Wie aber auch immer: Selbst wenn das Volksbegehren noch scheitern sollte, werden die umstrittenen Studiengebühren wohl abgeschafft. Horst Seehofer jedenfalls, immer schon ein Gegner der Gebühren (im Unterschied zur Mehrheit in seiner Partei), dekretierte nach einer denkwürdigen Landtagssitzung zum Thema: „Wir schaffen sie in jedem Fall ab, entweder durch den Landtag oder durch das Volk.“

Einen „Wendehalsorden“ für die CSU

Besonders an der Diskussion im Plenum im Münchner Maximilianeum war die Tatsache, dass sich auf einmal die historischen Tatsachen in der Gebührenfrage verkehrt fanden, als der stellvertretende CSU-Fraktionsvorsitzende Karl Freller sagte: „Ich bin fest überzeugt davon, dass die Studiengebühren in Bayern dank der CSU fallen werden.“ Dabei hatte dieselbe Partei die Gebühren – damals noch unter dem Ministerpräsidenten Edmund Stoiber – eingeführt. Nun, aus Angst, viel mehr als zehn Prozent der Bayern aufzuwiegeln, haben die Christsozialen umgedacht. Sie können keine Irritationen vor den Landtagswahlen im September gebrauchen. Die SPD-Hochschulexpertin Isabell Zacharias wollte Freller für seinen Beitrag deshalb nicht nur den „Wendehalsorden“ verleihen. Sie rief, auch ganz unfaschingshaft gestimmt: „Mensch, Charly Freller, was Du gerade getrunken hast, das hätte ich auch gerne mal zu mir genommen.“

Betont nüchtern, aber kämpferisch, setzte sich in der Diskussion der liberale Wissenschaftsminister Wolfgang Heubisch noch einmal pro Gebühren ein. Er betonte – wie der FDP-Fraktionsvorsitzende Karsten Klein – die Studiengebühren hätten generell „zu einer Verbesserung der Qualität an den Hochschulen“ beigetragen und seien auch unverzichtbar im Hinblick auf das politische Ziel, die Staatsschulden abzubauen. Die CSU hingegen hat im Doppelhaushalt durch den Finanzminister Markus Söder vorsichtshalber bereits Geld auf die Seite legen lassen, um Lücken im Hochschuletat aufzufangen.

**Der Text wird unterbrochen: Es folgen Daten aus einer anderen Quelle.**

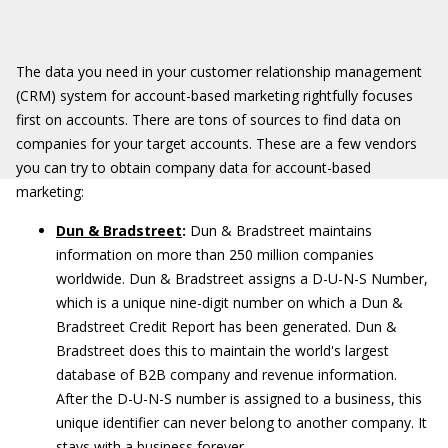
The data you need in your customer relationship management
(CRM) system for account-based marketing rightfully focuses
first on accounts. There are tons of sources to find data on
companies for your target accounts. These are a few vendors
you can try to obtain company data for account-based
marketing:
Dun & Bradstreet
:
Dun & Bradstreet maintains
information on more than 250 million companies
worldwide. Dun & Bradstreet assigns a D-U-N-S Number,
which is a unique nine-digit number on which a Dun &
Bradstreet Credit Report has been generated. Dun &
Bradstreet does this to maintain the world's largest
database of B2B company and revenue information.
After the D-U-N-S number is assigned to a business, this
unique identifier can never belong to another company. It
stays with a business forever.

Die FDP ist als einzige Partei noch für die Gebühren

Es geht der FDP – gegen den Widerstand von SPD, Grünen, Freien Wählern und nunmehr auch der CSU – aber nicht nur um die Gebühren, sondern vor allem um ihren Ruf. Sie möchte keinesfalls umfallen im Wahljahr. Heubisch – und man kann ihm das absolut abnehmen – ist ein ehrlicher Verfechter des Systems. Er hat seine Argumente. Freilich riskiert er auch – mit Billigung von Sabine Leutheusser-Schnarrenberger und Martin Zeil – einen Koalitionskrach, der sich hinziehen kann. Die FDP steht alleine gegen alle – und blockiert somit als absolute Minderheit den Willen der Mehrheit. Wird ihr das etwas bringen bei den Wählern? Oder werden sich, nach einem Volksentscheid, nicht noch mehr Menschen abwenden?

Im Übrigen geht es um 500 Euro pro Semester hin oder her: das ist, neben den eh anfallenden Kosten eines Studiums, eine Menge Geld. Sabine Leutheusser-Schnarrenberger zufolge handelt es sich jedoch weniger um soziale Gerechtigkeit, sondern um „die Gerechtigkeitsfrage in der Gesellschaft“, wobei unklar ist, was sie genau damit meint. Die Liberalen, so scheint es, sind beharrlich auf dem Weg, sich in Bayern unmöglich zu machen. Das wiederum sollte Ministerpräsident Horst Seehofer und der CSU nur Recht sein.